Non può svolgersi in contrasto con l'utilità sociale o in modo da recare danno alla sicurezza, alla libertà, alla dignità umana.
La legge determina i programmi e i controlli opportuni perché l'attività economica pubblica e privata possa essere indirizzata e coordinata a fini sociali.
(Art. 41 Cost.)
Ieri sera il Presidente del Consiglio Silvio Berlusconi e il ministro dell'Economia Giulio Tremonti hanno tenuto una conferenza stampa per annunciare quattro proposte di politica economica. Una di queste consiste nella modifica dell'articolo 41 della Costituzione. Secondo gli esponenti del Governo, infatti, la formulazione di questo articolo impedirebbe di realizzare qualsiasi misura di liberalizzazione e di semplificazione burocratica a vantaggio delle imprese. Ma è davvero così? Il primo comma riconosce semplicemente la libertà di iniziativa economica privata, per cui non comporta problemi. I due commi successivi introducono, invece, due ordini di limitazioni a questa libertà.
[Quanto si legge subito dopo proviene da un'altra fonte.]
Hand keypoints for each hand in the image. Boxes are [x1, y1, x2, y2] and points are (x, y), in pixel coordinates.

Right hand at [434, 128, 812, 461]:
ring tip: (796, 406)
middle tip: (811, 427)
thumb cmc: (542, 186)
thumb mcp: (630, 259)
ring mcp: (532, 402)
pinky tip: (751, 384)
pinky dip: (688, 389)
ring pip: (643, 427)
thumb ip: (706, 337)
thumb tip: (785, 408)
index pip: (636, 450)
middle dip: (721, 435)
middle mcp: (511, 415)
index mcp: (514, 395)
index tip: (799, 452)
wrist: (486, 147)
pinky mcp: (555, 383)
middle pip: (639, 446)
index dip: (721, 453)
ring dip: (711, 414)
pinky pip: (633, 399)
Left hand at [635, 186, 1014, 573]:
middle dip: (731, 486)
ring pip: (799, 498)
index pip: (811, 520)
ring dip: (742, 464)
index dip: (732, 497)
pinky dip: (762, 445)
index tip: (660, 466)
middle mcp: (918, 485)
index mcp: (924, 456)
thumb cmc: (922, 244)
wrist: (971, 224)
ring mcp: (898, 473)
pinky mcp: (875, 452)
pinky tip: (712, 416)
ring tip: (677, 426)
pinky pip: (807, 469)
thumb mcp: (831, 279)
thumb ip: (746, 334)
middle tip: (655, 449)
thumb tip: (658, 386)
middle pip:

Ma di che limiti si tratta? Secondo il comma 2, l'attività economica non può svolgersi in contrasto con l'utilità sociale: una formulazione generica che difficilmente può essere invocata in un giudizio di costituzionalità. Il comma pone come altri paletti la sicurezza, la libertà e la dignità umana. E non si vede perché a un privato (ma anche allo Stato) dovrebbe essere permesso di attentare alla sicurezza, alla libertà e alla dignità umana e cosa c'entri questo con le liberalizzazioni e la semplificazione burocratica. L'ultimo comma, infine, affida al legislatore il compito di coordinare e indirizzare l'attività economica pubblica e privata a fini sociali. In pratica, il documento di programmazione economica e finanziaria (dpef), che non mi sembra abbia mai rappresentato una seria minaccia alla libertà di iniziativa economica.
Se il Governo e il Parlamento rispettassero lo spirito e la lettera di questo articolo, noi oggi vivremmo nel paradiso del libero mercato. Forse sarebbe ora di cominciare ad applicarla questa Costituzione, cari ministri, prima di proporre modifiche strampalate.